Bringing Down the Trees

I didn't need any overhead lights early this morning as I sat at the computer -- there's much more natural light in this room than there was yesterday. Outside the slider door I have an unobstructed view of the neighbor's fruit trees, a sight I have never seen from this window.

Last night Tom and a friend took down two trees, two huge trees, that had grown to mammoth proportions in a remarkably short amount of time.

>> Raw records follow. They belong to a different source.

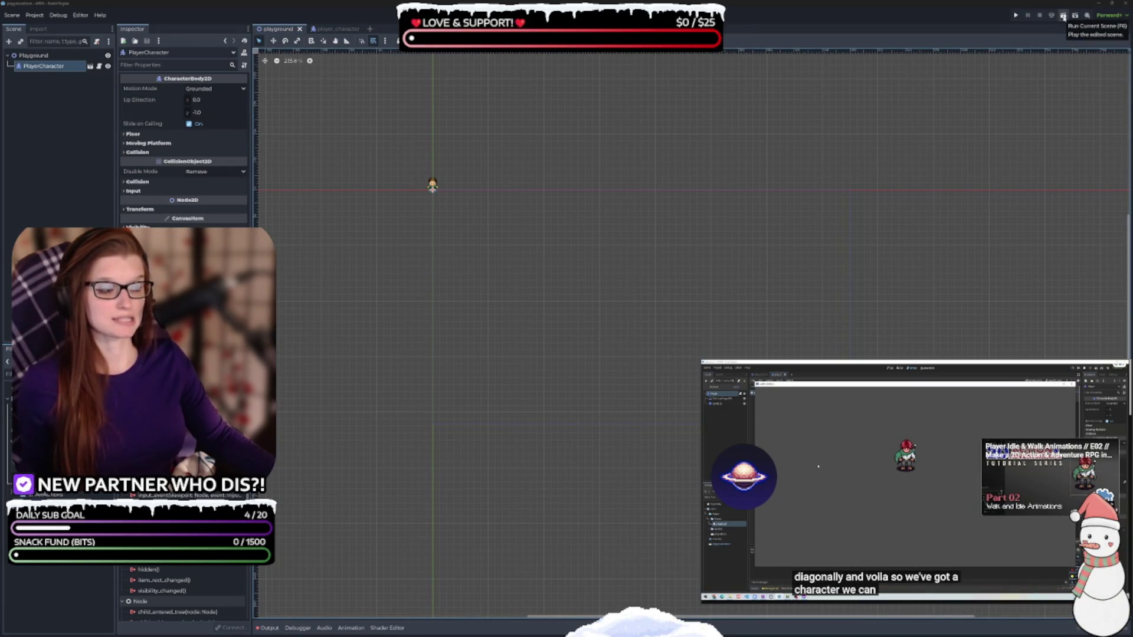
{"action": "left_click", "coordinate": [1062, 17]}
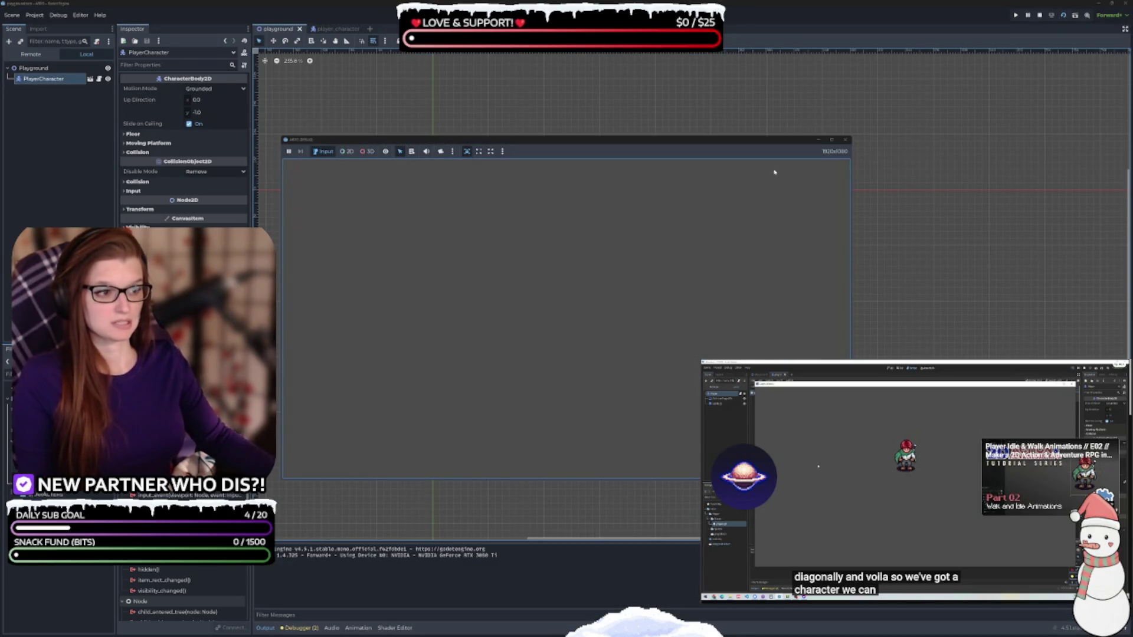
{"action": "left_click", "coordinate": [845, 140]}
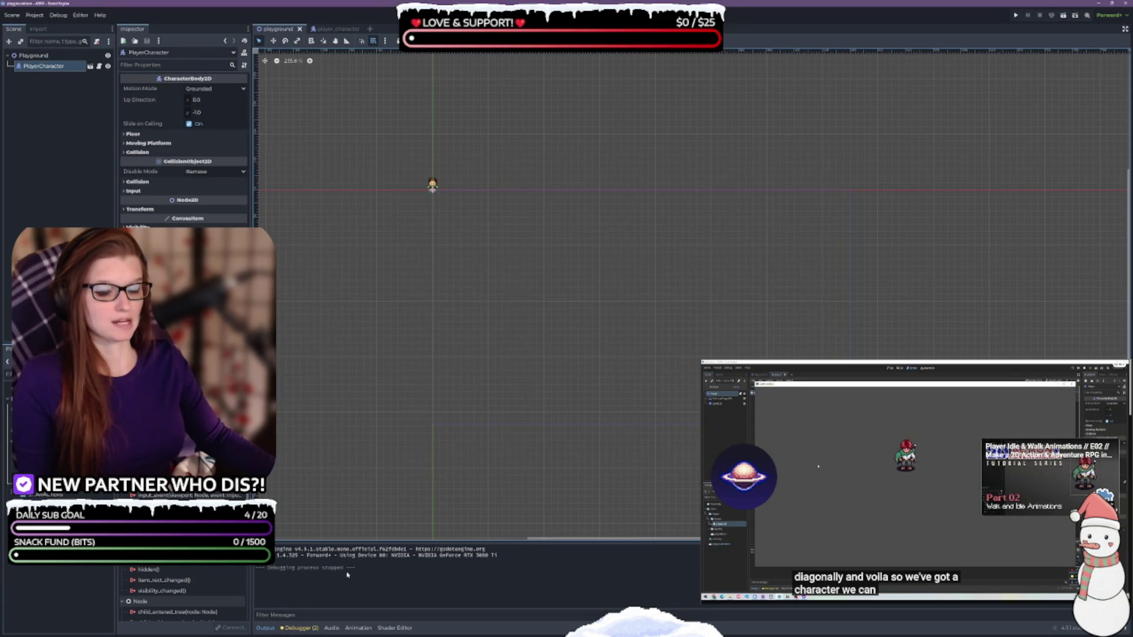
Step: Read the two unused 'delta' warnings in the Debugger's Errors tab, then hide the panel
{"action": "left_click", "coordinate": [266, 628]}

One was a sequoia. Here's what I wrote in a blog post four years ago:
It seemed innocent enough at the time. About seven years ago Tom, a long-time bonsai gardener, placed a sequoia seedling in the back yard, awaiting transplant from its whiskey barrel into a proper bonsai pot. It was out of the way -- between the patio and the fence that separates our house from the neighbor's. You know how life gets busy and your forget what you had in mind? Well, that's what happened to Tom. 
The baby sequoia, however, did not forget; it did what it was designed to do -- it grew. It pushed its roots through the drain hole in the bottom of the pot and kept right on growing deep into the earth below. Now over 10 feet tall (they can grow up to 300 feet!), the tree is trapped between the patio and the enormous pine tree in the background of this photo.
Then I asked if anyone would like to come and dig up the tree. If they would come and get it, it was theirs. We had no takers.

The 10-foot sequoia, July 2010

The tree continued to grow. By December of 2011 it measured 15 feet. We cut off the top and brought it in the house for our Christmas tree. It was the most lovely one we ever had!

The sequoia, 15 feet tall in December 2011

Cutting down the tree...

...and lighting it up for Christmas

But that didn't stop the tree from growing. By now it was, maybe, 40 feet tall. With that sequoia and the "enormous pine tree" next to it (which also kept growing), Tom talked to his friend Jerry and they took the trees down last night.

This is no place for a giant sequoia!

Sequoia in the foreground, pine tree in background

To give you a bit of perspective!

Jerry with his chain saw

Down it goes!

The stump
According to the rings, the pine was only 13 years old. When we try to do a garden the ground seems so unresponsive. How is it that it does so well with growing trees?

The trees were barely down when we discovered a tree frog in our house! (We put him in the rhodedendron garden, which is nearly as overgrown as the trees we took out.) I wonder what other changes we'll notice, now that those two enormous trees are down. One thing for sure -- more sunlight! I'm going to really enjoy that!